Outrageous Outrage — or We Get What We Deserve

riverside-drive-medOn July 29, 2014, the City of Memphis held a public meeting at Beale Street Landing to make a presentation and receive comments about the ongoing pilot project making half of Riverside Drive a pedestrian and bicycle only path and the future use of the roadway.

About 45 people were in the audience for the meeting and many repeatedly expressed, in sometimes caustic terms, a frustration because they felt the city proceeded with the pilot project first without an opportunity for public input, taking them by surprise.

The apparent opponents of both the pilot project and any plans to continue the narrowed use of the street by motor vehicles seemed to outnumber those who voiced support. There were a number of complaints regarding safety of those driving cars and trucks on the now two lanes open to motor vehicles, about traffic congestion, about actual use of the part of the road now reserved for pedestrians and bicycles. This report is not to diminish any validity such complains may or may not have nor does it favor one proposal over another, including returning the road to its former four lane motor vehicle use or keeping its use divided.

In answer to one person asking why the city did not hold such public meeting before closing one side of the road for the pilot project, City Engineer John Cameron noted that it is often difficult to get people to attend any such meeting until something is actually done, like this pilot project, that gets the public’s attention. He had also let the people know that this was one of the top fast-track proposals endorsed by consultant Jeff Speck and outlined in a public meeting more than a year ago.

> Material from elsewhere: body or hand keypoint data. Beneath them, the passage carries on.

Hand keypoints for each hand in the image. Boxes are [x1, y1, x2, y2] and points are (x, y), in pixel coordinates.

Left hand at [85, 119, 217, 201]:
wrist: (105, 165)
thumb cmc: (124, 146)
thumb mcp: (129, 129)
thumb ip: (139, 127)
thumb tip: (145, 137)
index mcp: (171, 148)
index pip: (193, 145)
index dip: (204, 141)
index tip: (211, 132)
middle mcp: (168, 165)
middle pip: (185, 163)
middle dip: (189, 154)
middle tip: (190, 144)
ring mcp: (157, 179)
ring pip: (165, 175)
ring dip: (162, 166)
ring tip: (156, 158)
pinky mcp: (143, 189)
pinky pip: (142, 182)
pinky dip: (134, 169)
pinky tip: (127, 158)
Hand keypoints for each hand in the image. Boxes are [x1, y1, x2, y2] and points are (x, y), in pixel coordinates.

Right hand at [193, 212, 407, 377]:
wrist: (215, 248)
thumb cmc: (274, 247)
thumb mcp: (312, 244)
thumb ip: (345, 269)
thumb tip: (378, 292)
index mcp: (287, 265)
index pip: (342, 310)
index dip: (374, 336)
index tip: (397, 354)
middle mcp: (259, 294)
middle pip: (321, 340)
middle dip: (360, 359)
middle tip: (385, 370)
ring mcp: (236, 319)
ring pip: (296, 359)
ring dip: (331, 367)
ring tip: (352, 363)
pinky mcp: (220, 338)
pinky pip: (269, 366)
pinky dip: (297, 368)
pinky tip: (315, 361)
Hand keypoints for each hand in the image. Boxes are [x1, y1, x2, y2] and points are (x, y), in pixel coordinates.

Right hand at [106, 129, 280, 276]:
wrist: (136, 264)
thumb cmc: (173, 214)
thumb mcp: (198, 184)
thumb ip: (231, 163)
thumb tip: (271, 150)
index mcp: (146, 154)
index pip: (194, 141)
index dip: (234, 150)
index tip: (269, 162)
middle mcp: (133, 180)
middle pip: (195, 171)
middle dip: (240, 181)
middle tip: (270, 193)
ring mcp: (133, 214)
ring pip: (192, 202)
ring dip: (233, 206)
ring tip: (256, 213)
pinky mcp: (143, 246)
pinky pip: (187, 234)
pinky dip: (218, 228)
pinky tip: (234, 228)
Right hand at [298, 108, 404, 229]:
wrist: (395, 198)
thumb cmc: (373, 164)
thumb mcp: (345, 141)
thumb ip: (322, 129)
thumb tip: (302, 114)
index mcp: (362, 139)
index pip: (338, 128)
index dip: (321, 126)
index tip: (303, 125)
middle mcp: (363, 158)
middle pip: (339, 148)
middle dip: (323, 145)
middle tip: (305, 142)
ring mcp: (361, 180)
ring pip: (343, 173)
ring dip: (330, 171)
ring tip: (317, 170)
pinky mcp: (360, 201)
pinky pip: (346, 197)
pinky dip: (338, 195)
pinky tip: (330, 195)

This frequent observer of public meetings believes Cameron was telling a sad truth. The public usually does not make itself aware of what its government is doing or plans to do and often does not actively participate until something happens. Then those who make their voices heard are typically those who do not like what has been done.

More to the point addressing the complaints of those who said they did not know about the plan to close one side of Riverside Drive until it happened was that the city’s announced plans for the pilot project implementation got major play by the news media, including by The Commercial Appeal on March 8, was also outlined in the Memphis Daily News April 22, the Memphis Business Journal March 10, WMC-TV March 11, and WHBQ-TV March 11. The southbound lanes of Riverside Drive were closed for much of May, as usual for the Memphis in May festival, and the pilot project keeping those lanes closed to motor vehicles ensued after that. This time line means the public got more than two months to voice whatever comments it had about the plans before the city actually began the project.   The city council meets about twice a month and a member of the public may request to speak on any subject, the matter does not have to be on the agenda. Letters, phone calls, and e-mail messages could have been directed to council members, the mayor, the city engineer, and others. If people do not take the time and effort to try to stay informed and then participate in our self- government, it tends to make them look less than diligent when they later complain about not having had an opportunity for input.

There were one or two comments at the July 29 meeting that messages left with the city were not returned. Cameron said he was disappointed to hear that, leaving the impression that if his office gets legitimate communications from the public he expects it to respond.

Certainly the comments at the late July gathering, including those that were seemingly tinged with animosity, are valuable feedback to the city about what some of the residents think and Cameron promised to take the suggestions under consideration. It is rarely too late for the public to tell its government what it wants. It is good that the opponents, as well as those favoring the reassignment of Riverside Drive, were at the July 29 meeting. It is a shame that less than 50, excluding the media, city officials, and Beale Street Landing employees, chose to attend. Regardless, as they would probably admit and as their questions clearly implied, there could be better timing for comments for those who opposed any change to Riverside Drive and it would seem that the months between the announcement of the plan and its implementation would have been that better time.

The outrage expressed by some of the public about not having a reasonable opportunity to address the issue with the city seemed, for the most part, to be outrageous. Since this was not a major concrete and earth moving project requiring a long term advance commitment, it could be argued there was a significant amount of time and opportunity for the public to express itself.

If residents of a city do not inform themselves and take part in their self-government, then it could be said they deserve what they get, whether they like it or not.

Although there may well be times for outrage, it would seem obvious that it might be worthwhile for all of us to devote a little more, or perhaps much more, time to learning what our various levels of government are doing, then to express our opinion to our elected and appointed officials, preferably in a timely and courteous manner, not after-the-fact and with animosity because we did not, in fact, inform ourselves and make our voices heard earlier.